III- Sur la demande en rectification
L'article 462 du code de procédure civile dispose que les erreurs et omissions matérielles qui affectent un jugement, même passé en force de chose jugée, peuvent toujours être réparées par la juridiction qui l'a rendu ou par celle à laquelle il est déféré, selon ce que le dossier révèle ou, à défaut ce que la raison commande.
L'ordonnance entreprise mentionne en page 3 « Le délai de péremption a donc recommencé à courir le 30 janvier 2019 et l'instance était périmée au 30 janvier 2021 ['] », tout en constatant plus haut que l'expert avait déposé son rapport le 29 janvier 2016, date de fin du sursis à statuer.
Il en ressort que la juridiction de première instance a commis une erreur matérielle sur les années énoncées, ce qui n'est pas contesté par les parties.
Il convient de rectifier cette erreur matérielle et de lire 30 janvier 2016 au lieu de « 30 janvier 2019 » et 30 janvier 2018 au lieu de « 30 janvier 2021 ».
L'ordonnance sera rectifiée en ce sens.
IV- Sur les dépens et frais irrépétibles
Il y convient de confirmer le jugement entrepris en ce qu'il a condamné Mme [F] aux dépens de première instance et à payer à la SAS Giaroli la somme de 1 500 euros au titre de l'article 700 du code de procédure civile.
Y ajoutant, Mme [F], qui succombe, sera déboutée de sa demande au titre de l'article 700 du code de procédure civile.
Mme [F] sera condamnée à payer les sommes de 3 000 euros à la SAS Giaroli et 1 000 euros à la SA GMF sur le fondement de l'article 700 du code de procédure civile.

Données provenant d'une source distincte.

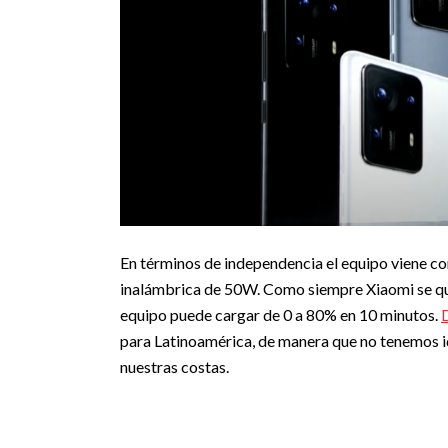
En términos de independencia el equipo viene c
inalámbrica de 50W. Como siempre Xiaomi se qui
equipo puede cargar de 0 a 80% en 10 minutos.
para Latinoamérica, de manera que no tenemos id
nuestras costas.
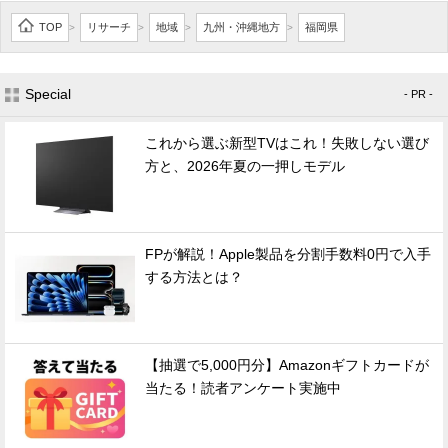
TOP
リサーチ
地域
九州・沖縄地方
福岡県
>
>
>
>
Special
- PR -
これから選ぶ新型TVはこれ！失敗しない選び
方と、2026年夏の一押しモデル
FPが解説！Apple製品を分割手数料0円で入手
する方法とは？
【抽選で5,000円分】Amazonギフトカードが
当たる！読者アンケート実施中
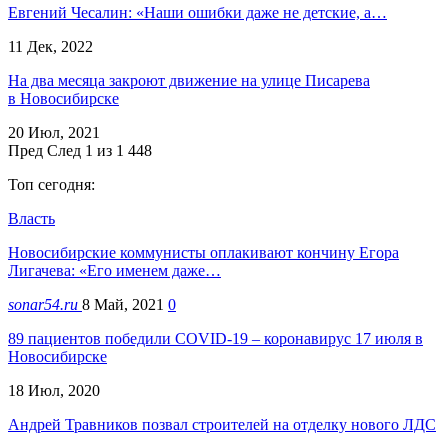
Евгений Чесалин: «Наши ошибки даже не детские, а…
11 Дек, 2022
На два месяца закроют движение на улице Писарева
в Новосибирске
20 Июл, 2021
Пред
След
1 из 1 448
Топ сегодня:
Власть
Новосибирские коммунисты оплакивают кончину Егора
Лигачева: «Его именем даже…
sonar54.ru
8 Май, 2021
0
89 пациентов победили COVID-19 – коронавирус 17 июля в
Новосибирске
18 Июл, 2020
Андрей Травников позвал строителей на отделку нового ЛДС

Mme [F] sera condamnée aux dépens d'appel.
PAR CES MOTIFS
La cour,
Déclare irrecevable comme nouvelle la demande de Mme [L] [F] tendant à ce que les pièces n° 3 à 6 de la SAS Giaroli soient déclarées irrecevables, ou nulles et non avenues ;
Rectifie l'erreur matérielle contenue dans l'ordonnance du 19 novembre 2021 rendue par le juge de la mise en état du tribunal judiciaire de Metz ;
Dit en conséquence qu'en page 3 de cette ordonnance, la phrase « Le délai de péremption a donc recommencé à courir le 30 janvier 2019 et l'instance était périmée au 30 janvier 2021 » est remplacée par la phrase « Le délai de péremption a donc recommencé à courir le 30 janvier 2016 et l'instance était périmée au 30 janvier 2018 » ;
Confirme l'ordonnance du 19 novembre 2021 rendue par le juge de la mise en état du tribunal judiciaire de Metz en toutes ses dispositions ;
Y ajoutant,
Condamne Mme [L] [F] à payer à la SAS Giaroli Denis la somme de 3 000 euros au titre de l'article 700 du code de procédure civile ;
Condamne Mme [L] [F] à payer à la SA GMF Assurances la somme de 1 000 euros au titre de l'article 700 du code de procédure civile ;
Condamne Mme [L] [F] aux dépens d'appel.